There are some people out there who are really good at the kindling stage. They know how to flirt and to give a little and step back - let the spark take hold and grow into a little fire. They make dates fun and playful and let the other person feel like they’ve got all the butterflies and struck it rich with this one. That’s awesome. Unfortunately, they are really good at getting a relationship started, but they have trouble growing the relationship into something bigger, more serious and self-sustaining. These people perhaps have issues with giving sacrificially (giving beyond themselves), independence (not able to let someone else give to them), or being vulnerable as to what’s really going on inside (the bigger logs that are real substance of a relationship).

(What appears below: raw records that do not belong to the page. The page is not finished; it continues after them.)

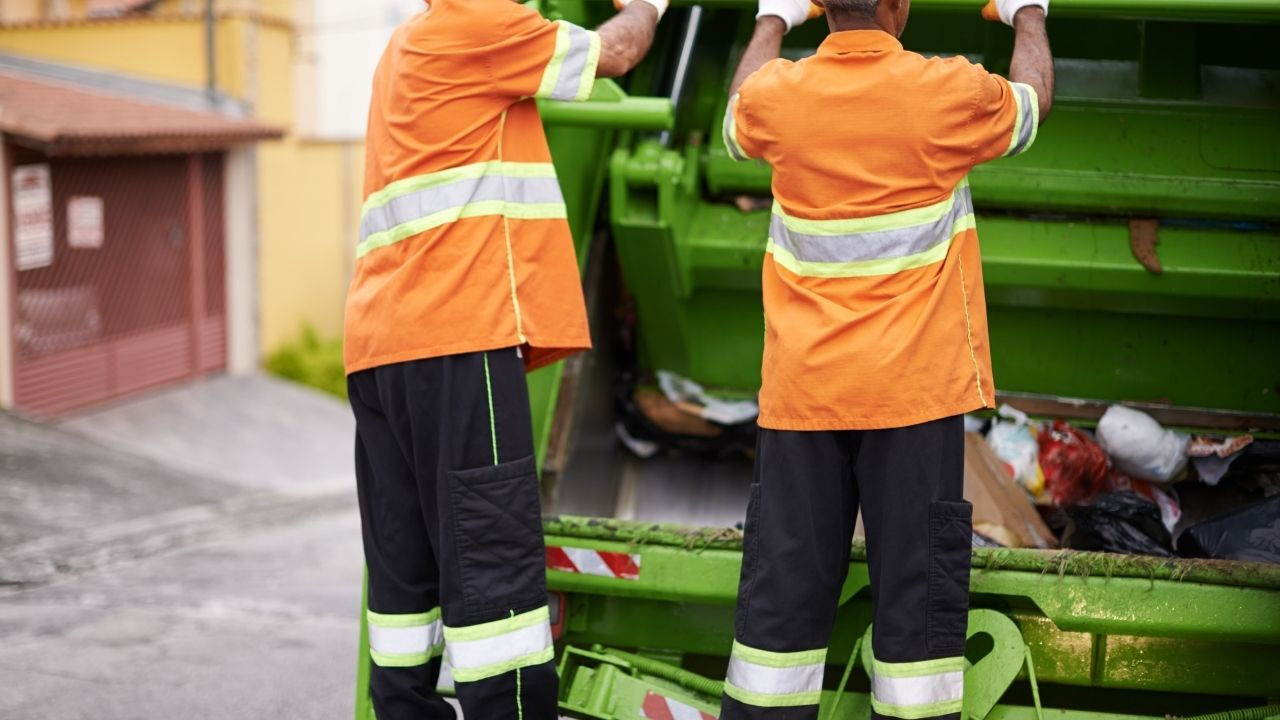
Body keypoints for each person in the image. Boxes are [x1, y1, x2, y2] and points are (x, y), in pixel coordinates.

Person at [718, 0, 1054, 717]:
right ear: (900, 5)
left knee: (782, 604)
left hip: (801, 398)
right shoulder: (947, 91)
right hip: (913, 397)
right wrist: (1029, 14)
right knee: (916, 609)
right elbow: (1033, 103)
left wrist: (772, 19)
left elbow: (737, 107)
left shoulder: (778, 96)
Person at [342, 0, 666, 717]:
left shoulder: (403, 48)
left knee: (404, 576)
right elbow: (616, 52)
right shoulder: (479, 24)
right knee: (493, 576)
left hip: (379, 348)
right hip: (458, 336)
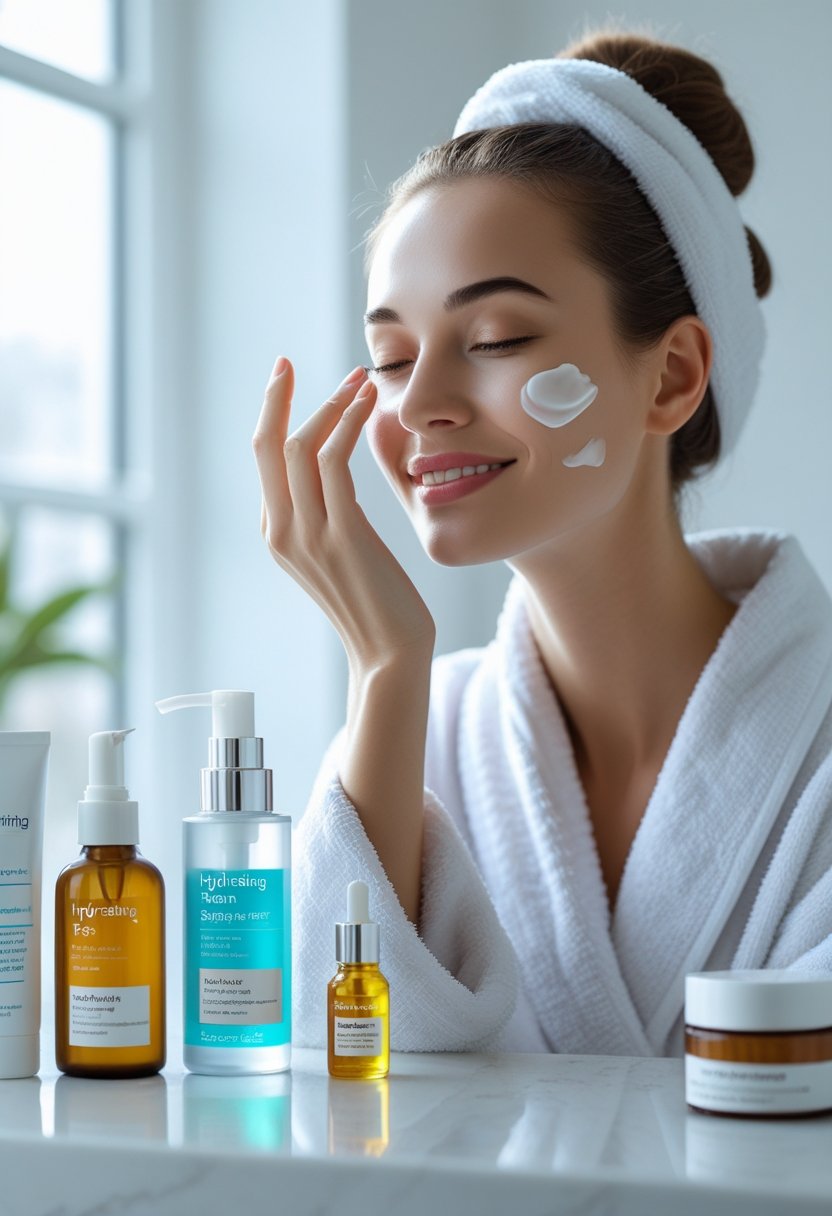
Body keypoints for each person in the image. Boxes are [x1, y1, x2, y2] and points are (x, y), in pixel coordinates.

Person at [252, 30, 832, 1057]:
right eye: (388, 356)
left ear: (669, 377)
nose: (417, 404)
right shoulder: (422, 736)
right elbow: (340, 1094)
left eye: (495, 341)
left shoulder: (813, 743)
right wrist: (386, 668)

As you enter into a relationship, remember that the amount of time and energy you give is like wood on a fire. Depending how big the spark or fire currently is will help you determine how much time and energy you give to the relationship. If the relationship feels like it’s being smothered, step back for a minute. Give it some breathing room and let the fire and attraction catch up to the time and energy given to it. If you find that your relationships are great at the beginning but never seem to catch and go anywhere, look at how much of yourself (time, energy, and vulnerability) you’re giving to it. It may require you to change your lifestyle or be courageous and share things closer to your heart. In either case, a relationship is a process of give and take and letting it breathe for the attraction and relationship grow.